Instructions -
a. Answer briefly from the tribunal passage:
(i) How many members does each Tribunal have to consist of?
(ii) Who is eligible to be appointed as a member of the Appellate Tribunal?
(iii) Under Section 21A, what is the lowest rank of police officer who may direct a person to enter into a bond?
b. Pick up the tribunal passage after its last sentence and write what comes next.

Selected passage -
★ ★ ★ ★
Only a person who has been a District Judge or Additional District Judge is eligible for becoming a member of the Tribunal and each Tribunal has to consist of two members. Section 9 gives the powers of the Tribunal. Section 15 provides for establishment of an Appellate Tribunal which shall consist of not less than two and not more than six members as the Central Government may think fit and only a person who is or has been a Judge of the High Court is eligible to be appointed as member thereof.
The Appellate Tribunal shall function in benches consisting of not less than two members. The Memorandum of Appeal shall be accompanied by such fee not being less than Rs. Section 21A provides that it shall be lawful for the police officer not below the rank of Superintendent of Police, if he is satisfied that the circumstances so require, and for reasons to be recorded in writing direct any person against whom a reference or an application has been made under this Act to enter into a bond with or without sureties for making himself available for inquiry.
★ ★ ★ ★
Raw data -
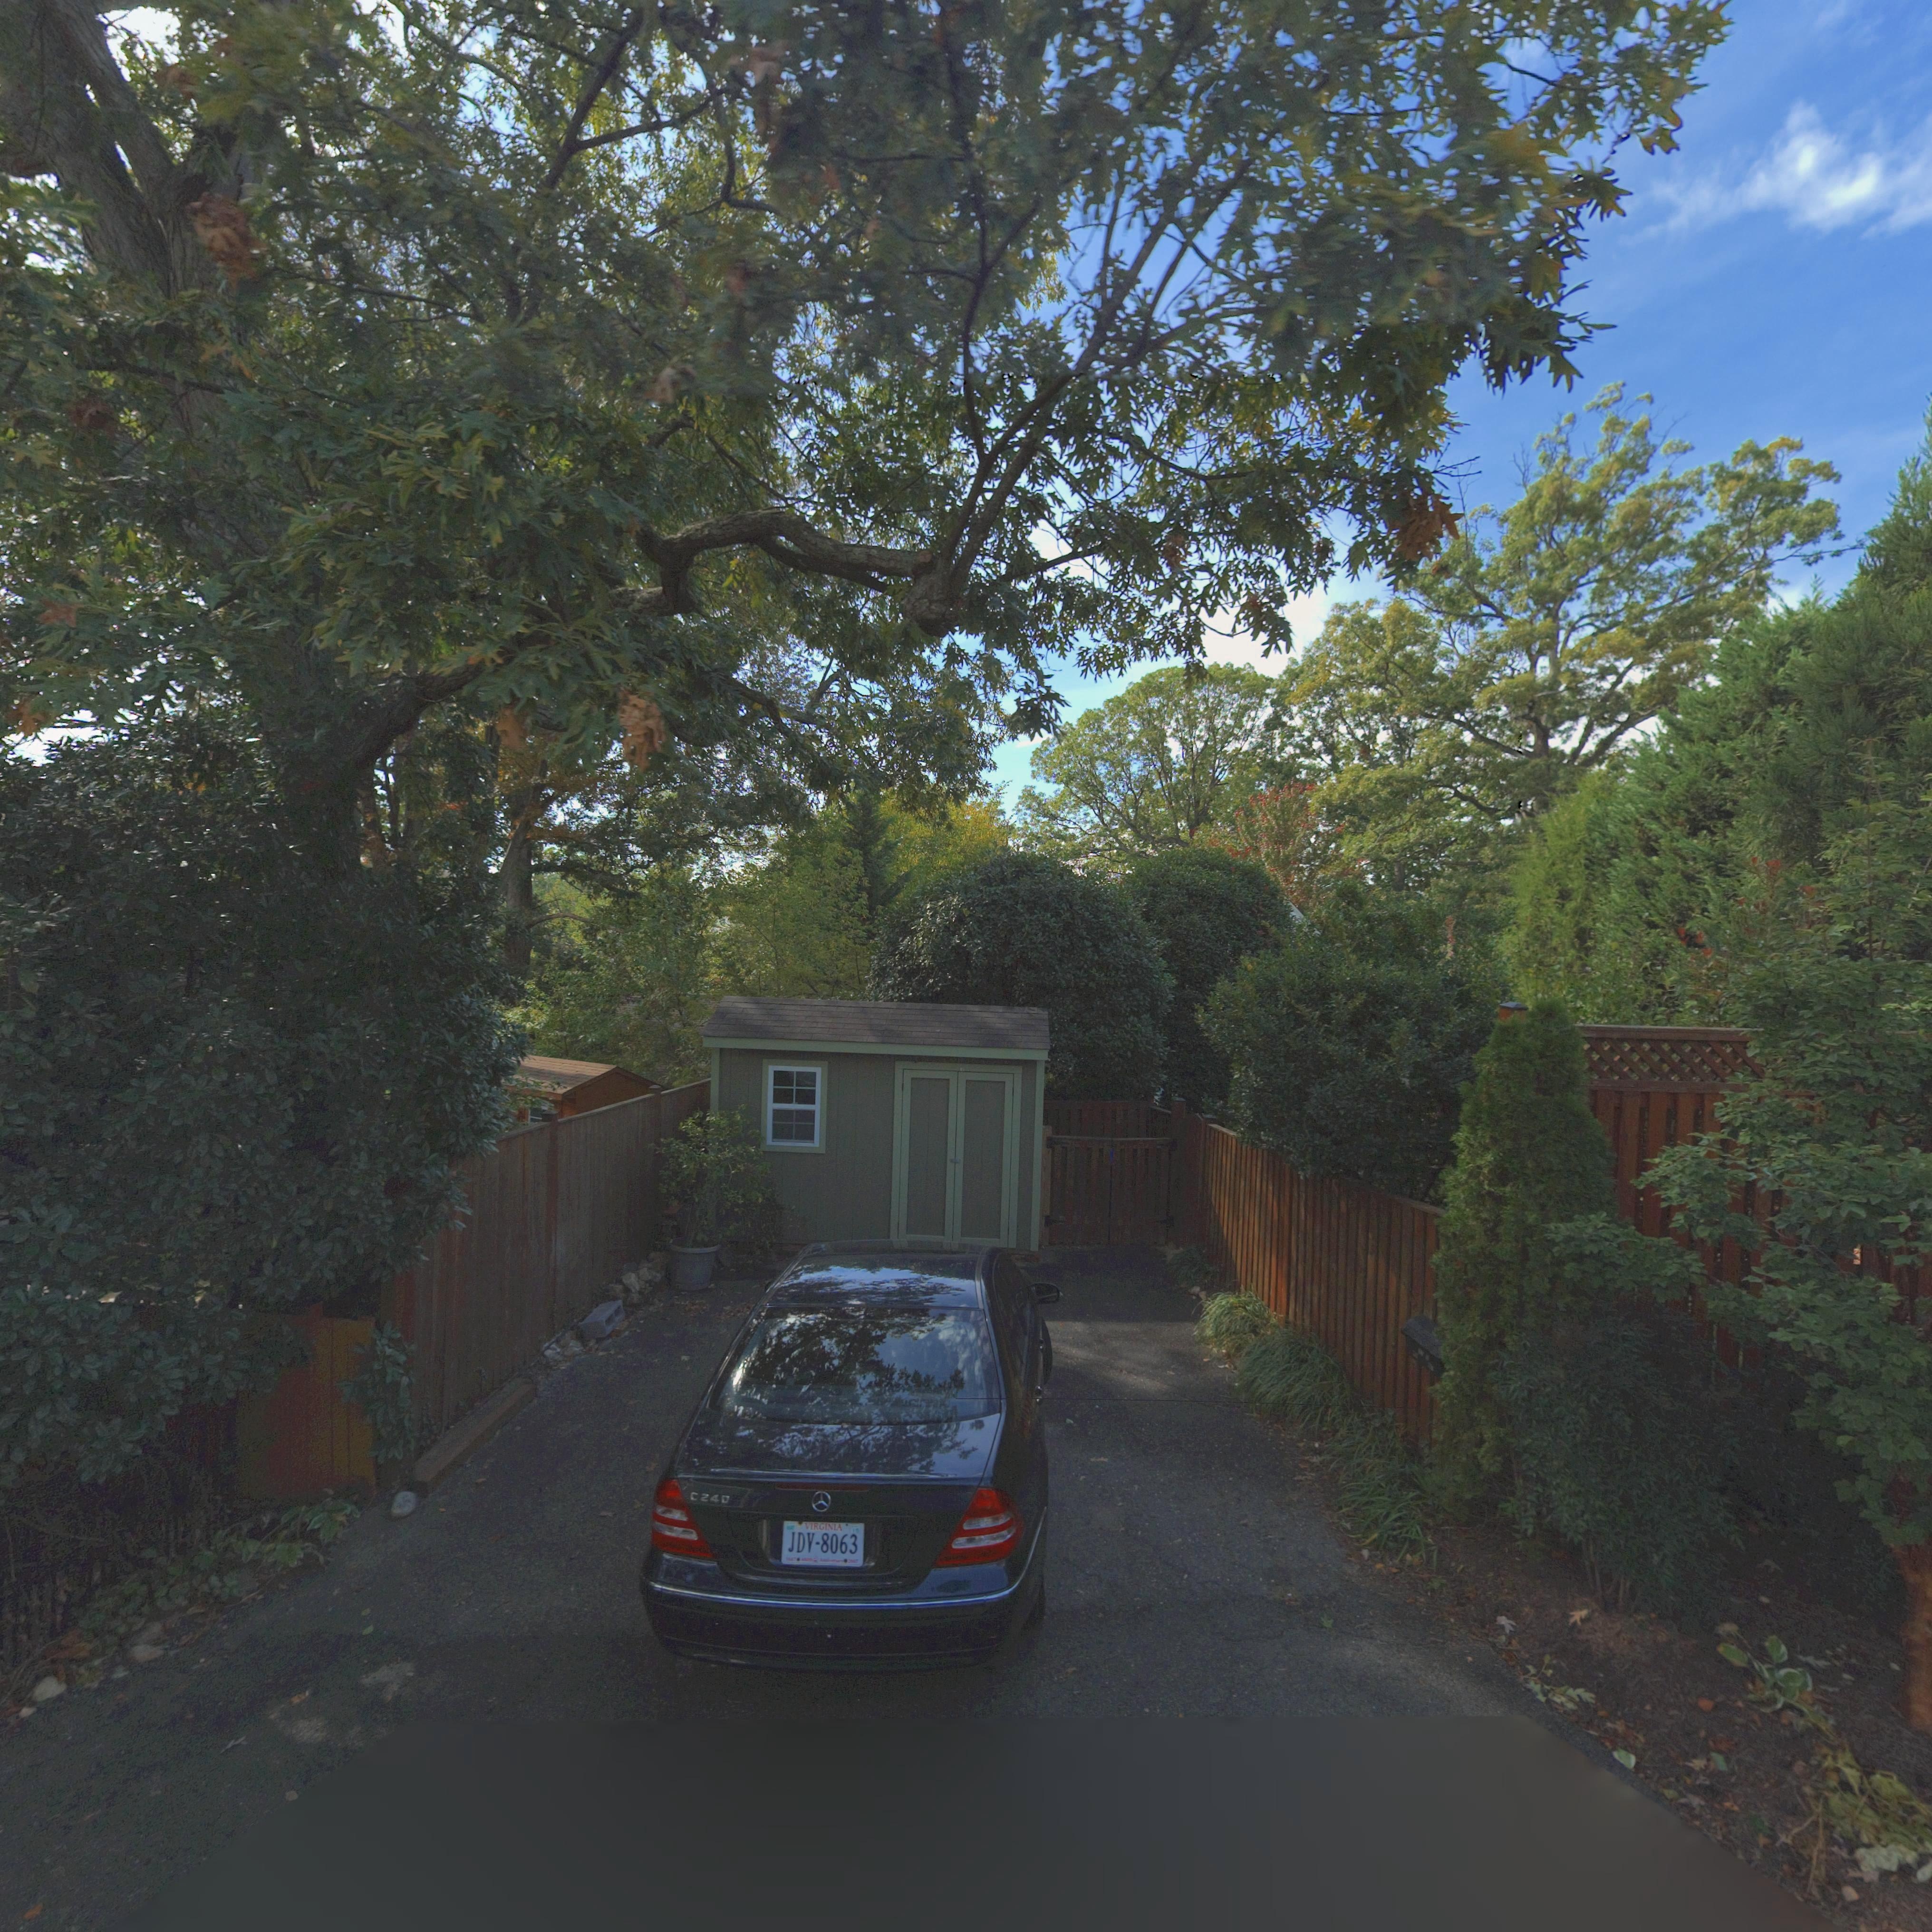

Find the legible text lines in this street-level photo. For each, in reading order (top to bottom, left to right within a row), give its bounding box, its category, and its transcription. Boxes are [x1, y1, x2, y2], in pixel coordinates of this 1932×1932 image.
★ ★ ★ ★
In response -
a.
(i) Two members.
(ii) A person who is or has been a Judge of the High Court.
(iii) Superintendent of Police.

b.
Section 25 provides that any person who contravenes or attempts to contravene or fails to comply with any order or direction given under Section 20 or harbours any such person shall be punishable with imprisonment for a term which shall not be less than one year but which may extend to three years and with fine, which shall not be less than two thousand rupees.
The proviso to the Section empowers the Court to impose lesser sentence or fine for adequate and special reasons.
Rule 2 ii defines a "competent authority" which means the Central Government and includes, where a State Government or any officer subordinate to Central Government or a State Government is empowered by notification under Section 21 to exercise and discharge the powers and duties of the Central Government under Section 8 1 and Section 8-A 1 , such State Government or officer.
Rule 3 requires that for the purpose of making the reference in relation to any person under Section 8 1 or Section 8-A 1 to the Tribunal, the competent authority seized of the matter shall require the Superintendent of Police to direct an officer not below the rank of a Sub-Inspector of Police to make an inquiry.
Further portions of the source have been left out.